**EXERCISE DESCRIPTION**:
In the entries below, spot each line with the word "like" and copy it.
START PROVIDED INFORMATION
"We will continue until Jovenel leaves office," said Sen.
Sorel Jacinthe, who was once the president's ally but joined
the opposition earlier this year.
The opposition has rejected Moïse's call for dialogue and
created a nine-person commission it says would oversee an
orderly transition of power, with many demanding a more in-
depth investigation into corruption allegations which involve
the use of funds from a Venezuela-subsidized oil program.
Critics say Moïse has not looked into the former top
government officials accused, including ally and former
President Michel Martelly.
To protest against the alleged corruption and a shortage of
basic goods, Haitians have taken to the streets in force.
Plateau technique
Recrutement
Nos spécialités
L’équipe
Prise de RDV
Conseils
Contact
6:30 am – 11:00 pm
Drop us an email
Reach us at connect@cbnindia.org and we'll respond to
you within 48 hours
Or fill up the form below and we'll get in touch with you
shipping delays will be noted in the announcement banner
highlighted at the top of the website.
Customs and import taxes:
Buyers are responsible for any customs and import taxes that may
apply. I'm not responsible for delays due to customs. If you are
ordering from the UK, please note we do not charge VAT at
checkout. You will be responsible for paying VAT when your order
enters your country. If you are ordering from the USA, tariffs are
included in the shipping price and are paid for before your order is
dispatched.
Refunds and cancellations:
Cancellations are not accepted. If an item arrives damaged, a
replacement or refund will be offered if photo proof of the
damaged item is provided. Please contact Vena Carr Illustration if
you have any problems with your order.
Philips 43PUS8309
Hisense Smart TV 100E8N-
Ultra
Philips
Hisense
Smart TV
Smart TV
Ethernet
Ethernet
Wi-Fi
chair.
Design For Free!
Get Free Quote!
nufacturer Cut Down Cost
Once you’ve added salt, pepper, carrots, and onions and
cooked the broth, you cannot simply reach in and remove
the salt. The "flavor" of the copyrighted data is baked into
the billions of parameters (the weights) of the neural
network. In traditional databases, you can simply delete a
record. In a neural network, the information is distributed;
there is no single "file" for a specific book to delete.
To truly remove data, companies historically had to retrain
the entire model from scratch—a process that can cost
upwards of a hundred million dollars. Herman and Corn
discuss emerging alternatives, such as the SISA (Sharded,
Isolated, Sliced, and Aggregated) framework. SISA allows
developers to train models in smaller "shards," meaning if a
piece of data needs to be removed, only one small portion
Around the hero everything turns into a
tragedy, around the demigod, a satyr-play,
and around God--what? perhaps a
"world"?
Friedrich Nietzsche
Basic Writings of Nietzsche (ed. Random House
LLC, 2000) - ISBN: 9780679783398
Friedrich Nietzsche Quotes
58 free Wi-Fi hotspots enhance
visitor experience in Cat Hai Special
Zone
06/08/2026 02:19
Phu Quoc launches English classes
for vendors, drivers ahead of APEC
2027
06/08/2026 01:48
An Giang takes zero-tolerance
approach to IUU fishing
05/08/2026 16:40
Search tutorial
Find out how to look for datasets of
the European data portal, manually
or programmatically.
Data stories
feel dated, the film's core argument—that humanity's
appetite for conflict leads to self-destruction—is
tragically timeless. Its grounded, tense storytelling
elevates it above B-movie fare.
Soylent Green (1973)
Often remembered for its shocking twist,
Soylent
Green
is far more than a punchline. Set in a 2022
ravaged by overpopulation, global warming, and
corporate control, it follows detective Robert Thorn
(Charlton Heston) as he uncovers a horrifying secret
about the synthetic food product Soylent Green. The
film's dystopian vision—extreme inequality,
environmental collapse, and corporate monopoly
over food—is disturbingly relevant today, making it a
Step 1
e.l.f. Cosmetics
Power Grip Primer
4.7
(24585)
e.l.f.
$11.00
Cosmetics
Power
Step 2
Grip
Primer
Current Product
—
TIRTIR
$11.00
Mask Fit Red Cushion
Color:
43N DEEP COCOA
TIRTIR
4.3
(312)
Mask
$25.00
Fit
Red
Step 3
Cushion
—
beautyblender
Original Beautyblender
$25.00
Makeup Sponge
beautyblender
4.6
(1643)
END PROVIDED INFORMATION
START PROVIDED INFORMATION
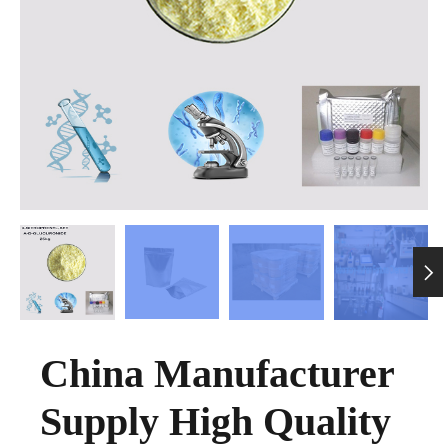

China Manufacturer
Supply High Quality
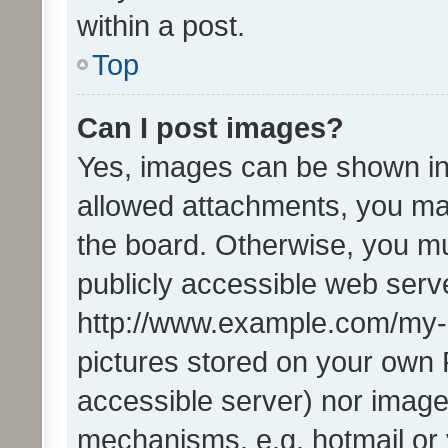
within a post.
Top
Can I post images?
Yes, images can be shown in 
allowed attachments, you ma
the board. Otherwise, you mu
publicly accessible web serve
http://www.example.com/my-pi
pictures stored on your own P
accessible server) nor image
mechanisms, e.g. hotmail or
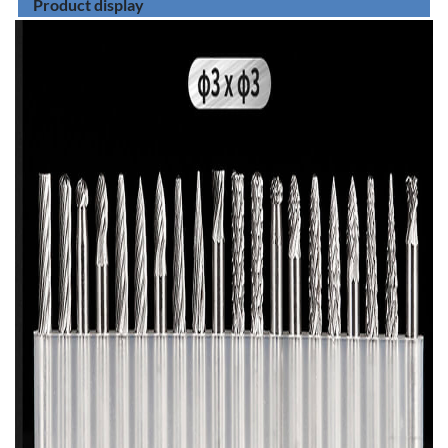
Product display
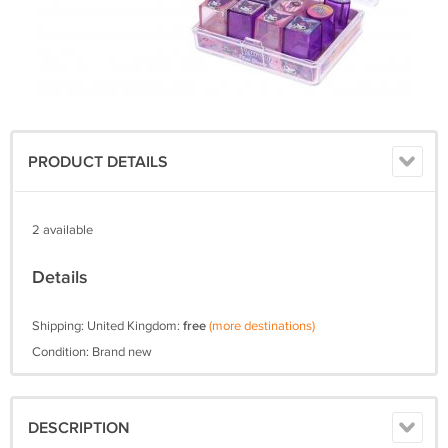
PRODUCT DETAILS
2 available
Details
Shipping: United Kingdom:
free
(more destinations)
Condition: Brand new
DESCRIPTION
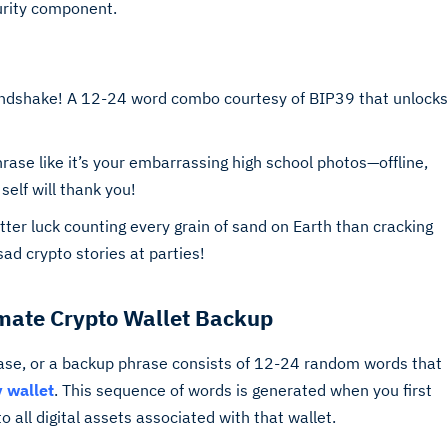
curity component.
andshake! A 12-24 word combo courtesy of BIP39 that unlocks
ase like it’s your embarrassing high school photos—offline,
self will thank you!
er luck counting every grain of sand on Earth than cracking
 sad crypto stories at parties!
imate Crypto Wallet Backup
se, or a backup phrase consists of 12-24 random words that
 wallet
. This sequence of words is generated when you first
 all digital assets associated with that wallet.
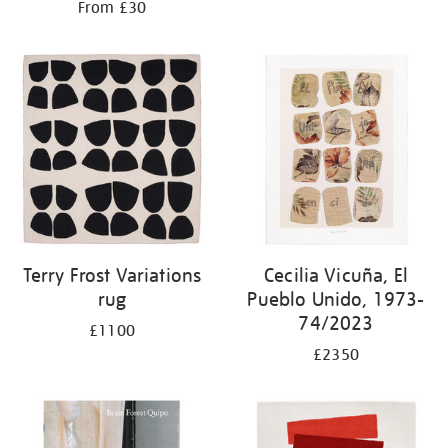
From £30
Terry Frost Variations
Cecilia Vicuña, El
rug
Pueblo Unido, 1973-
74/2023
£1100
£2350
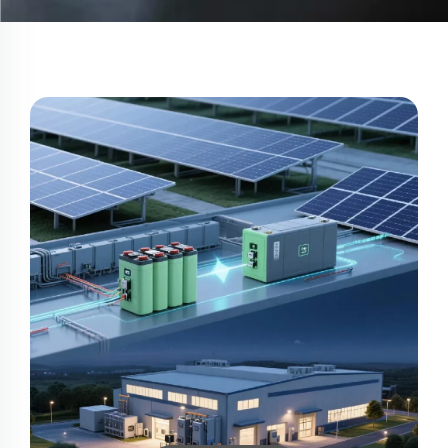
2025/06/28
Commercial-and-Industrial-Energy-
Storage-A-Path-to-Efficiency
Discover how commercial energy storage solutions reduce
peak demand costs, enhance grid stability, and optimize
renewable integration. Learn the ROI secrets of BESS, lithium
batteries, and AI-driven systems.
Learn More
END PROVIDED INFORMATION
START PROVIDED INFORMATION
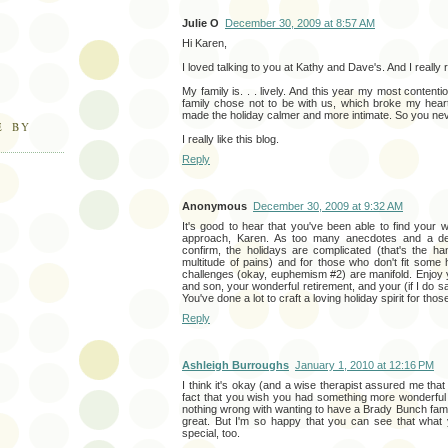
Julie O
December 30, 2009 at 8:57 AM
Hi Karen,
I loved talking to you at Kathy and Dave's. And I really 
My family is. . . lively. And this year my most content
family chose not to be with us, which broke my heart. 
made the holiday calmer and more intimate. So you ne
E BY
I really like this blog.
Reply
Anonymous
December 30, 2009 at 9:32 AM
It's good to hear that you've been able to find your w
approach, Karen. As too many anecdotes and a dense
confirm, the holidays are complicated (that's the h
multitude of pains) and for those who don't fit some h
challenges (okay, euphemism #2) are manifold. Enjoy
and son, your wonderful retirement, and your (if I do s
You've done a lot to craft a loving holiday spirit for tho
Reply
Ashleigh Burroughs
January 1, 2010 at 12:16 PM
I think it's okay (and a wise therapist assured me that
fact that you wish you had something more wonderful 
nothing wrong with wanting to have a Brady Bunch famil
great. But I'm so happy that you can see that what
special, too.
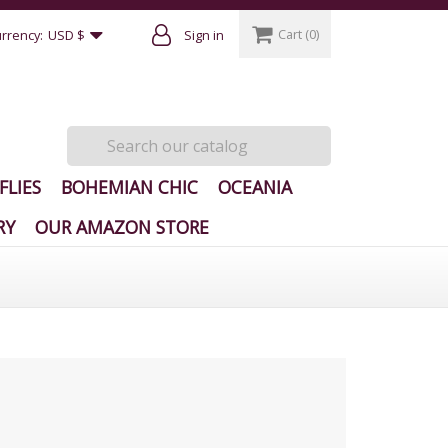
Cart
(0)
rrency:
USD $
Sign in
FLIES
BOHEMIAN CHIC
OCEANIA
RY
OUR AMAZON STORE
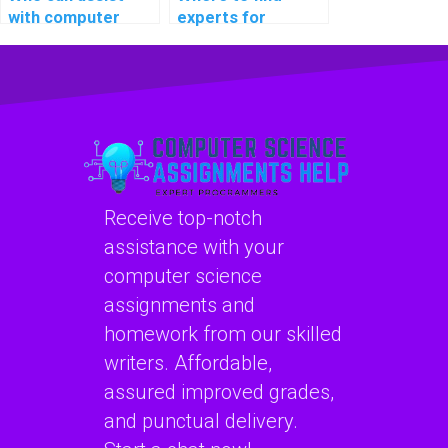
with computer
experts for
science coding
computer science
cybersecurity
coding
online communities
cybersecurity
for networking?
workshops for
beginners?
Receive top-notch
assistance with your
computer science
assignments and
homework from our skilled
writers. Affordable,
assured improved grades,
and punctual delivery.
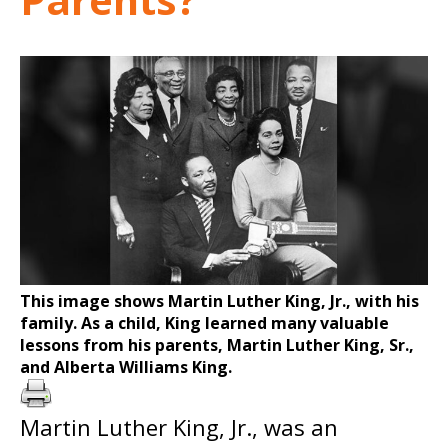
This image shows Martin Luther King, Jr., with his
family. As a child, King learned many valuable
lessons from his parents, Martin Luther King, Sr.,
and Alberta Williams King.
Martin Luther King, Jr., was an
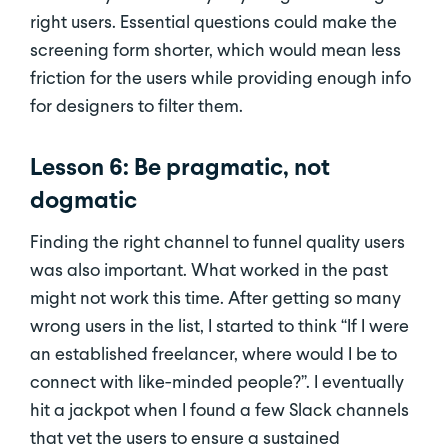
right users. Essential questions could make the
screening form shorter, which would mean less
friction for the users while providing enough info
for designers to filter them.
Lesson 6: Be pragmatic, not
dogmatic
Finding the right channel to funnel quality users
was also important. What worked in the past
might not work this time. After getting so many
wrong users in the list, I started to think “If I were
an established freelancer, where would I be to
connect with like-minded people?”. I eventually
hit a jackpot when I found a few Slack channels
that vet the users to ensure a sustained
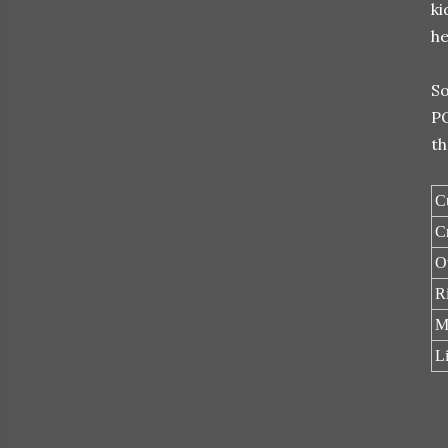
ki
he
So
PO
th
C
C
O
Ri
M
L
END PROVIDED INFORMATION
**SOLUTION TO THE PROBLEM**:
ase like it’s your embarrassing high school photos—offline,
I really like this blog.
connect with like-minded people?”. I eventually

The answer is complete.